» **Written instruction**
Reproduce every one of the entries below word for word, line by line, with nothing added or changed.
-- Begin --
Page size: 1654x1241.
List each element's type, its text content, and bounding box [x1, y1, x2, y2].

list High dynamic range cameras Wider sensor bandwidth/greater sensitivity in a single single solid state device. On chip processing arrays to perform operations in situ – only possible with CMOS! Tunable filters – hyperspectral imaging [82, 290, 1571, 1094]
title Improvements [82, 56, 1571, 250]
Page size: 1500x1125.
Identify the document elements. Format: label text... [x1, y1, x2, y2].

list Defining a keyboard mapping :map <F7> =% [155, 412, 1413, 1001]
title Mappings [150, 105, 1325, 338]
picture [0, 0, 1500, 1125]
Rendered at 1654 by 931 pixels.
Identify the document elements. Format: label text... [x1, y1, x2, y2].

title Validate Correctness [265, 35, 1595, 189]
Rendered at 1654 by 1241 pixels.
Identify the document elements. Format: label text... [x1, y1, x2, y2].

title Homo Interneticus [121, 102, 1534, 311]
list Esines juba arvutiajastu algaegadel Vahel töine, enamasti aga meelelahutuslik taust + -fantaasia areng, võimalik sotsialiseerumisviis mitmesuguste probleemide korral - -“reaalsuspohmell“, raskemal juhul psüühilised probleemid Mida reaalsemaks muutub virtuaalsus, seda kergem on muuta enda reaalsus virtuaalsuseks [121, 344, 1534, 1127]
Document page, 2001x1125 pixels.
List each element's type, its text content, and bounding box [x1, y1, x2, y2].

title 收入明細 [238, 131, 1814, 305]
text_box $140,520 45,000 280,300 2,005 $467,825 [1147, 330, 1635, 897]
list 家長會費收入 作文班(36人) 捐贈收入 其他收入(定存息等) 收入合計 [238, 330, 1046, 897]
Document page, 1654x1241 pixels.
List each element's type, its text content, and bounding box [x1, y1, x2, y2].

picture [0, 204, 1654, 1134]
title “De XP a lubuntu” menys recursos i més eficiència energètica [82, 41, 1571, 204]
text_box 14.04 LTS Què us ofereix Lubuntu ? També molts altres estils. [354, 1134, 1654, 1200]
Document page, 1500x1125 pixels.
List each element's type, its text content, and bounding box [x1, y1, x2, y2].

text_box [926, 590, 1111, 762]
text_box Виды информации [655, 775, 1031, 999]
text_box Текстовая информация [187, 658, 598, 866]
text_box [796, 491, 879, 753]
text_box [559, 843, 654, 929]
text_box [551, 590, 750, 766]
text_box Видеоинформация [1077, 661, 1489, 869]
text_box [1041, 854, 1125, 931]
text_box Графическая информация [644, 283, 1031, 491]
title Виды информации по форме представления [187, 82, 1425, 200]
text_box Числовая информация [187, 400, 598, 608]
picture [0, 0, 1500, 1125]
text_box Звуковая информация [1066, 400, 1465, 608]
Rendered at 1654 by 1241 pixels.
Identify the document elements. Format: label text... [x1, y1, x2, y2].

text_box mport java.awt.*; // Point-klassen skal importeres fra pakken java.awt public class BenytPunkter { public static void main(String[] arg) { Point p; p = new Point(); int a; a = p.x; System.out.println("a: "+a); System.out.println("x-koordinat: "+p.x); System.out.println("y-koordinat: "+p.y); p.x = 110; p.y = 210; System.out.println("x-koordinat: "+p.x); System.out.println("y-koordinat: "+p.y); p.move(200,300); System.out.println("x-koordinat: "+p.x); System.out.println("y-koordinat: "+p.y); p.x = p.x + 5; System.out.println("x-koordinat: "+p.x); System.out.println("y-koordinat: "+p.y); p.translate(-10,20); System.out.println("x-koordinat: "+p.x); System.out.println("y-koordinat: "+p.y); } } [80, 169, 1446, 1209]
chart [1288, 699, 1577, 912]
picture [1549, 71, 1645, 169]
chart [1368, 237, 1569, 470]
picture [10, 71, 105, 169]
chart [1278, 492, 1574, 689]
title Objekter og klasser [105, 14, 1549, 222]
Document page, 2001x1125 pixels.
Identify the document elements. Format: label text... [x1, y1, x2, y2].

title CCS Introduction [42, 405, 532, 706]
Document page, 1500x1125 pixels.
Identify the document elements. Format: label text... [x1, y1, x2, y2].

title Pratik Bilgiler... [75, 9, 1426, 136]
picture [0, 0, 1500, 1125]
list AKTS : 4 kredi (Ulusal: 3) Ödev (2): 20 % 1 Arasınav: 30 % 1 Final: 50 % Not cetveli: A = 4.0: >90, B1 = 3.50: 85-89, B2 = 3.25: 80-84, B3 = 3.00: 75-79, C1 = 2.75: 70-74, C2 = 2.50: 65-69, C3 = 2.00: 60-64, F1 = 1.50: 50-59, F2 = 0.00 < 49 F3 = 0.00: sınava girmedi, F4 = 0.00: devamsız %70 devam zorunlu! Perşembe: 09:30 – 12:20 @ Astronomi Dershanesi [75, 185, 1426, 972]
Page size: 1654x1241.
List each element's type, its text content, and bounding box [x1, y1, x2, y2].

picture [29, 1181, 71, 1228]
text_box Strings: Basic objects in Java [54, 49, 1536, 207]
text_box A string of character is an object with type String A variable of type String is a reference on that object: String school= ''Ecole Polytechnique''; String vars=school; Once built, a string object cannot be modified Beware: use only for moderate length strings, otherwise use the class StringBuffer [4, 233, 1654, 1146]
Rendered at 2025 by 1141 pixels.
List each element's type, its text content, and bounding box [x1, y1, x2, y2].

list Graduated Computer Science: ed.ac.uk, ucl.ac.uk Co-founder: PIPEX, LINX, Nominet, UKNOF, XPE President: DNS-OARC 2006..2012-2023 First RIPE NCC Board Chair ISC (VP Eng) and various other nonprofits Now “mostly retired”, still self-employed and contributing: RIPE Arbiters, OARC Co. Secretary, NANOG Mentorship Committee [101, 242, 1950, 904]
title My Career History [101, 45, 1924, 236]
-- End --
» **Problem solution**
Page size: 1654x1241.
List each element's type, its text content, and bounding box [x1, y1, x2, y2].

list High dynamic range cameras Wider sensor bandwidth/greater sensitivity in a single single solid state device. On chip processing arrays to perform operations in situ – only possible with CMOS! Tunable filters – hyperspectral imaging [82, 290, 1571, 1094]
title Improvements [82, 56, 1571, 250]
Page size: 1500x1125.
Identify the document elements. Format: label text... [x1, y1, x2, y2].

list Defining a keyboard mapping :map <F7> =% [155, 412, 1413, 1001]
title Mappings [150, 105, 1325, 338]
picture [0, 0, 1500, 1125]
Rendered at 1654 by 931 pixels.
Identify the document elements. Format: label text... [x1, y1, x2, y2].

title Validate Correctness [265, 35, 1595, 189]
Rendered at 1654 by 1241 pixels.
Identify the document elements. Format: label text... [x1, y1, x2, y2].

title Homo Interneticus [121, 102, 1534, 311]
list Esines juba arvutiajastu algaegadel Vahel töine, enamasti aga meelelahutuslik taust + -fantaasia areng, võimalik sotsialiseerumisviis mitmesuguste probleemide korral - -“reaalsuspohmell“, raskemal juhul psüühilised probleemid Mida reaalsemaks muutub virtuaalsus, seda kergem on muuta enda reaalsus virtuaalsuseks [121, 344, 1534, 1127]
Document page, 2001x1125 pixels.
List each element's type, its text content, and bounding box [x1, y1, x2, y2].

title 收入明細 [238, 131, 1814, 305]
text_box $140,520 45,000 280,300 2,005 $467,825 [1147, 330, 1635, 897]
list 家長會費收入 作文班(36人) 捐贈收入 其他收入(定存息等) 收入合計 [238, 330, 1046, 897]
Document page, 1654x1241 pixels.
List each element's type, its text content, and bounding box [x1, y1, x2, y2].

picture [0, 204, 1654, 1134]
title “De XP a lubuntu” menys recursos i més eficiència energètica [82, 41, 1571, 204]
text_box 14.04 LTS Què us ofereix Lubuntu ? També molts altres estils. [354, 1134, 1654, 1200]
Document page, 1500x1125 pixels.
List each element's type, its text content, and bounding box [x1, y1, x2, y2].

text_box [926, 590, 1111, 762]
text_box Виды информации [655, 775, 1031, 999]
text_box Текстовая информация [187, 658, 598, 866]
text_box [796, 491, 879, 753]
text_box [559, 843, 654, 929]
text_box [551, 590, 750, 766]
text_box Видеоинформация [1077, 661, 1489, 869]
text_box [1041, 854, 1125, 931]
text_box Графическая информация [644, 283, 1031, 491]
title Виды информации по форме представления [187, 82, 1425, 200]
text_box Числовая информация [187, 400, 598, 608]
picture [0, 0, 1500, 1125]
text_box Звуковая информация [1066, 400, 1465, 608]
Rendered at 1654 by 1241 pixels.
Identify the document elements. Format: label text... [x1, y1, x2, y2].

text_box mport java.awt.*; // Point-klassen skal importeres fra pakken java.awt public class BenytPunkter { public static void main(String[] arg) { Point p; p = new Point(); int a; a = p.x; System.out.println("a: "+a); System.out.println("x-koordinat: "+p.x); System.out.println("y-koordinat: "+p.y); p.x = 110; p.y = 210; System.out.println("x-koordinat: "+p.x); System.out.println("y-koordinat: "+p.y); p.move(200,300); System.out.println("x-koordinat: "+p.x); System.out.println("y-koordinat: "+p.y); p.x = p.x + 5; System.out.println("x-koordinat: "+p.x); System.out.println("y-koordinat: "+p.y); p.translate(-10,20); System.out.println("x-koordinat: "+p.x); System.out.println("y-koordinat: "+p.y); } } [80, 169, 1446, 1209]
chart [1288, 699, 1577, 912]
picture [1549, 71, 1645, 169]
chart [1368, 237, 1569, 470]
picture [10, 71, 105, 169]
chart [1278, 492, 1574, 689]
title Objekter og klasser [105, 14, 1549, 222]
Document page, 2001x1125 pixels.
Identify the document elements. Format: label text... [x1, y1, x2, y2].

title CCS Introduction [42, 405, 532, 706]
Document page, 1500x1125 pixels.
Identify the document elements. Format: label text... [x1, y1, x2, y2].

title Pratik Bilgiler... [75, 9, 1426, 136]
picture [0, 0, 1500, 1125]
list AKTS : 4 kredi (Ulusal: 3) Ödev (2): 20 % 1 Arasınav: 30 % 1 Final: 50 % Not cetveli: A = 4.0: >90, B1 = 3.50: 85-89, B2 = 3.25: 80-84, B3 = 3.00: 75-79, C1 = 2.75: 70-74, C2 = 2.50: 65-69, C3 = 2.00: 60-64, F1 = 1.50: 50-59, F2 = 0.00 < 49 F3 = 0.00: sınava girmedi, F4 = 0.00: devamsız %70 devam zorunlu! Perşembe: 09:30 – 12:20 @ Astronomi Dershanesi [75, 185, 1426, 972]
Page size: 1654x1241.
List each element's type, its text content, and bounding box [x1, y1, x2, y2].

picture [29, 1181, 71, 1228]
text_box Strings: Basic objects in Java [54, 49, 1536, 207]
text_box A string of character is an object with type String A variable of type String is a reference on that object: String school= ''Ecole Polytechnique''; String vars=school; Once built, a string object cannot be modified Beware: use only for moderate length strings, otherwise use the class StringBuffer [4, 233, 1654, 1146]
Rendered at 2025 by 1141 pixels.
List each element's type, its text content, and bounding box [x1, y1, x2, y2].

list Graduated Computer Science: ed.ac.uk, ucl.ac.uk Co-founder: PIPEX, LINX, Nominet, UKNOF, XPE President: DNS-OARC 2006..2012-2023 First RIPE NCC Board Chair ISC (VP Eng) and various other nonprofits Now “mostly retired”, still self-employed and contributing: RIPE Arbiters, OARC Co. Secretary, NANOG Mentorship Committee [101, 242, 1950, 904]
title My Career History [101, 45, 1924, 236]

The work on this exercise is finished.